[Records for this task]:
┌────────

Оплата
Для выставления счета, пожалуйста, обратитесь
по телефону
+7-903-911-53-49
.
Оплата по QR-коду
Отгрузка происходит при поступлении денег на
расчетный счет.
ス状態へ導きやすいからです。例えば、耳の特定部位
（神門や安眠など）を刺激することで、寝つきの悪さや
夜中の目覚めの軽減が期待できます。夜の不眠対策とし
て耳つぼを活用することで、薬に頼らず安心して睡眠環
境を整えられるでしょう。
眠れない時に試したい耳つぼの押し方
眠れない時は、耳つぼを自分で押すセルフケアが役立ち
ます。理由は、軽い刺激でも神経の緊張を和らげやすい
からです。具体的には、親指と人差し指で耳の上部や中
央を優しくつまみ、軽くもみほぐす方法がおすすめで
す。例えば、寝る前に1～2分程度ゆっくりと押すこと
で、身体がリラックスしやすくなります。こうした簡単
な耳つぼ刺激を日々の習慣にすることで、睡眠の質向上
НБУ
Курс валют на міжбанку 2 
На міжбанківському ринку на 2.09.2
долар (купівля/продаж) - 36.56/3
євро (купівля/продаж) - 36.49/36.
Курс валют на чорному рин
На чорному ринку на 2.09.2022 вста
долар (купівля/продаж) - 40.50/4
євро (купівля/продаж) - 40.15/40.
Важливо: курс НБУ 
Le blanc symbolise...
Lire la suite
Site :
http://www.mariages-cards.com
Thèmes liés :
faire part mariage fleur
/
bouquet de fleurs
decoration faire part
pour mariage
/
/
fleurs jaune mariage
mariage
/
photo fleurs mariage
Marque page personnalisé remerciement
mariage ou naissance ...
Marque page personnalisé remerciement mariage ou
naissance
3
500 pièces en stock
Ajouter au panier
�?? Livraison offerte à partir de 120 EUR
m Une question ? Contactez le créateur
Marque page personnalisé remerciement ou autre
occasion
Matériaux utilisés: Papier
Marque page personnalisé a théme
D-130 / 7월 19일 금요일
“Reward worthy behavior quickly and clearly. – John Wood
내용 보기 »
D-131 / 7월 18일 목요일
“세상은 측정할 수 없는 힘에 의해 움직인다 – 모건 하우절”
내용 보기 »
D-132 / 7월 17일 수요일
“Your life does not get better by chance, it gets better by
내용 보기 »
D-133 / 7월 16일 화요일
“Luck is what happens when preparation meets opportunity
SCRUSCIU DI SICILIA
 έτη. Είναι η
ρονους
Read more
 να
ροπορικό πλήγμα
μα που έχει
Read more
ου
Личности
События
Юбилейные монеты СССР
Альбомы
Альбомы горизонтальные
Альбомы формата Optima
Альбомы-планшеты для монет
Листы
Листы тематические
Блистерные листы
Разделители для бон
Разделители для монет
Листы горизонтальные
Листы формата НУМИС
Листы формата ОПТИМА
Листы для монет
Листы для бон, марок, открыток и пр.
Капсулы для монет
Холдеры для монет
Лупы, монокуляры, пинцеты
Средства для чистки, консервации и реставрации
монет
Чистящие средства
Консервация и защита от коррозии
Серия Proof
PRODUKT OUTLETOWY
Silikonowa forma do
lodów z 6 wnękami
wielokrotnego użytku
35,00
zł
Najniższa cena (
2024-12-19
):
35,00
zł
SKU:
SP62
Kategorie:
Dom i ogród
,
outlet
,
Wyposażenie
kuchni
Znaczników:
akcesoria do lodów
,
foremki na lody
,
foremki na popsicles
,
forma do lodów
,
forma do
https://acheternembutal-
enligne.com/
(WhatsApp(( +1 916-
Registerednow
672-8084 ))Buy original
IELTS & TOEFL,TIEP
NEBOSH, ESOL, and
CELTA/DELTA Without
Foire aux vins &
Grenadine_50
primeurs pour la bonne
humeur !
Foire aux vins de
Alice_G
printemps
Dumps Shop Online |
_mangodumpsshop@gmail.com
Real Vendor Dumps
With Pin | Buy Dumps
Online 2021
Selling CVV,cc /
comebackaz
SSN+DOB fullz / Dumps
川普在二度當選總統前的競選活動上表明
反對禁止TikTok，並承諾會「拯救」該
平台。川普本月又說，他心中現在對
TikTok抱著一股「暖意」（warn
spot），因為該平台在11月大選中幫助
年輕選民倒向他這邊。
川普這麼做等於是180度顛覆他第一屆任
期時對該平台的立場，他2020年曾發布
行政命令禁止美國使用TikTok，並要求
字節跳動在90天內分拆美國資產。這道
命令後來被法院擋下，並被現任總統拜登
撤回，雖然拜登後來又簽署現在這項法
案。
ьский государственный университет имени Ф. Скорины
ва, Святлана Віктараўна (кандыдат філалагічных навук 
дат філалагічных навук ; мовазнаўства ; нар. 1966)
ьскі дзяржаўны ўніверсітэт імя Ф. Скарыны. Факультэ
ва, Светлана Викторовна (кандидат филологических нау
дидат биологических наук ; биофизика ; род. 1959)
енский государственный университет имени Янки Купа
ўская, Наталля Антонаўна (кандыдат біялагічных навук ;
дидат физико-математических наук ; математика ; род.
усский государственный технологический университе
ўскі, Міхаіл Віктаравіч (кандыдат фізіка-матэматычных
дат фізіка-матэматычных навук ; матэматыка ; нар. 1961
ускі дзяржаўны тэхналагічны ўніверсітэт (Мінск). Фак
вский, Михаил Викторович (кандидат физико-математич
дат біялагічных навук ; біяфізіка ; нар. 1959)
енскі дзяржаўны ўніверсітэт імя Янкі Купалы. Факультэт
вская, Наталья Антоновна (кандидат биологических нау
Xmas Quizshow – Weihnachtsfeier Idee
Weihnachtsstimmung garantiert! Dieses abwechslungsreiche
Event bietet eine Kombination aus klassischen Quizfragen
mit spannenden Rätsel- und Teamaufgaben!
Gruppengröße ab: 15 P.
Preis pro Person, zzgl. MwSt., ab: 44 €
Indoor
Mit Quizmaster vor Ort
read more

└────────

[What you are asked to do]: Please print every line of text from the records above, keeping each one unchanged.

[Response below]:
Оплата
Для выставления счета, пожалуйста, обратитесь
по телефону
+7-903-911-53-49
.
Оплата по QR-коду
Отгрузка происходит при поступлении денег на
расчетный счет.
ス状態へ導きやすいからです。例えば、耳の特定部位
（神門や安眠など）を刺激することで、寝つきの悪さや
夜中の目覚めの軽減が期待できます。夜の不眠対策とし
て耳つぼを活用することで、薬に頼らず安心して睡眠環
境を整えられるでしょう。
眠れない時に試したい耳つぼの押し方
眠れない時は、耳つぼを自分で押すセルフケアが役立ち
ます。理由は、軽い刺激でも神経の緊張を和らげやすい
からです。具体的には、親指と人差し指で耳の上部や中
央を優しくつまみ、軽くもみほぐす方法がおすすめで
す。例えば、寝る前に1～2分程度ゆっくりと押すこと
で、身体がリラックスしやすくなります。こうした簡単
な耳つぼ刺激を日々の習慣にすることで、睡眠の質向上
НБУ
Курс валют на міжбанку 2 
На міжбанківському ринку на 2.09.2
долар (купівля/продаж) - 36.56/3
євро (купівля/продаж) - 36.49/36.
Курс валют на чорному рин
На чорному ринку на 2.09.2022 вста
долар (купівля/продаж) - 40.50/4
євро (купівля/продаж) - 40.15/40.
Важливо: курс НБУ 
Le blanc symbolise...
Lire la suite
Site :
http://www.mariages-cards.com
Thèmes liés :
faire part mariage fleur
/
bouquet de fleurs
decoration faire part
pour mariage
/
/
fleurs jaune mariage
mariage
/
photo fleurs mariage
Marque page personnalisé remerciement
mariage ou naissance ...
Marque page personnalisé remerciement mariage ou
naissance
3
500 pièces en stock
Ajouter au panier
�?? Livraison offerte à partir de 120 EUR
m Une question ? Contactez le créateur
Marque page personnalisé remerciement ou autre
occasion
Matériaux utilisés: Papier
Marque page personnalisé a théme
D-130 / 7월 19일 금요일
“Reward worthy behavior quickly and clearly. – John Wood
내용 보기 »
D-131 / 7월 18일 목요일
“세상은 측정할 수 없는 힘에 의해 움직인다 – 모건 하우절”
내용 보기 »
D-132 / 7월 17일 수요일
“Your life does not get better by chance, it gets better by
내용 보기 »
D-133 / 7월 16일 화요일
“Luck is what happens when preparation meets opportunity
SCRUSCIU DI SICILIA
 έτη. Είναι η
ρονους
Read more
 να
ροπορικό πλήγμα
μα που έχει
Read more
ου
Личности
События
Юбилейные монеты СССР
Альбомы
Альбомы горизонтальные
Альбомы формата Optima
Альбомы-планшеты для монет
Листы
Листы тематические
Блистерные листы
Разделители для бон
Разделители для монет
Листы горизонтальные
Листы формата НУМИС
Листы формата ОПТИМА
Листы для монет
Листы для бон, марок, открыток и пр.
Капсулы для монет
Холдеры для монет
Лупы, монокуляры, пинцеты
Средства для чистки, консервации и реставрации
монет
Чистящие средства
Консервация и защита от коррозии
Серия Proof
PRODUKT OUTLETOWY
Silikonowa forma do
lodów z 6 wnękami
wielokrotnego użytku
35,00
zł
Najniższa cena (
2024-12-19
):
35,00
zł
SKU:
SP62
Kategorie:
Dom i ogród
,
outlet
,
Wyposażenie
kuchni
Znaczników:
akcesoria do lodów
,
foremki na lody
,
foremki na popsicles
,
forma do lodów
,
forma do
https://acheternembutal-
enligne.com/
(WhatsApp(( +1 916-
Registerednow
672-8084 ))Buy original
IELTS & TOEFL,TIEP
NEBOSH, ESOL, and
CELTA/DELTA Without
Foire aux vins &
Grenadine_50
primeurs pour la bonne
humeur !
Foire aux vins de
Alice_G
printemps
Dumps Shop Online |
_mangodumpsshop@gmail.com
Real Vendor Dumps
With Pin | Buy Dumps
Online 2021
Selling CVV,cc /
comebackaz
SSN+DOB fullz / Dumps
川普在二度當選總統前的競選活動上表明
反對禁止TikTok，並承諾會「拯救」該
平台。川普本月又說，他心中現在對
TikTok抱著一股「暖意」（warn
spot），因為該平台在11月大選中幫助
年輕選民倒向他這邊。
川普這麼做等於是180度顛覆他第一屆任
期時對該平台的立場，他2020年曾發布
行政命令禁止美國使用TikTok，並要求
字節跳動在90天內分拆美國資產。這道
命令後來被法院擋下，並被現任總統拜登
撤回，雖然拜登後來又簽署現在這項法
案。
ьский государственный университет имени Ф. Скорины
ва, Святлана Віктараўна (кандыдат філалагічных навук 
дат філалагічных навук ; мовазнаўства ; нар. 1966)
ьскі дзяржаўны ўніверсітэт імя Ф. Скарыны. Факультэ
ва, Светлана Викторовна (кандидат филологических нау
дидат биологических наук ; биофизика ; род. 1959)
енский государственный университет имени Янки Купа
ўская, Наталля Антонаўна (кандыдат біялагічных навук ;
дидат физико-математических наук ; математика ; род.
усский государственный технологический университе
ўскі, Міхаіл Віктаравіч (кандыдат фізіка-матэматычных
дат фізіка-матэматычных навук ; матэматыка ; нар. 1961
ускі дзяржаўны тэхналагічны ўніверсітэт (Мінск). Фак
вский, Михаил Викторович (кандидат физико-математич
дат біялагічных навук ; біяфізіка ; нар. 1959)
енскі дзяржаўны ўніверсітэт імя Янкі Купалы. Факультэт
вская, Наталья Антоновна (кандидат биологических нау
Xmas Quizshow – Weihnachtsfeier Idee
Weihnachtsstimmung garantiert! Dieses abwechslungsreiche
Event bietet eine Kombination aus klassischen Quizfragen
mit spannenden Rätsel- und Teamaufgaben!
Gruppengröße ab: 15 P.
Preis pro Person, zzgl. MwSt., ab: 44 €
Indoor
Mit Quizmaster vor Ort
read more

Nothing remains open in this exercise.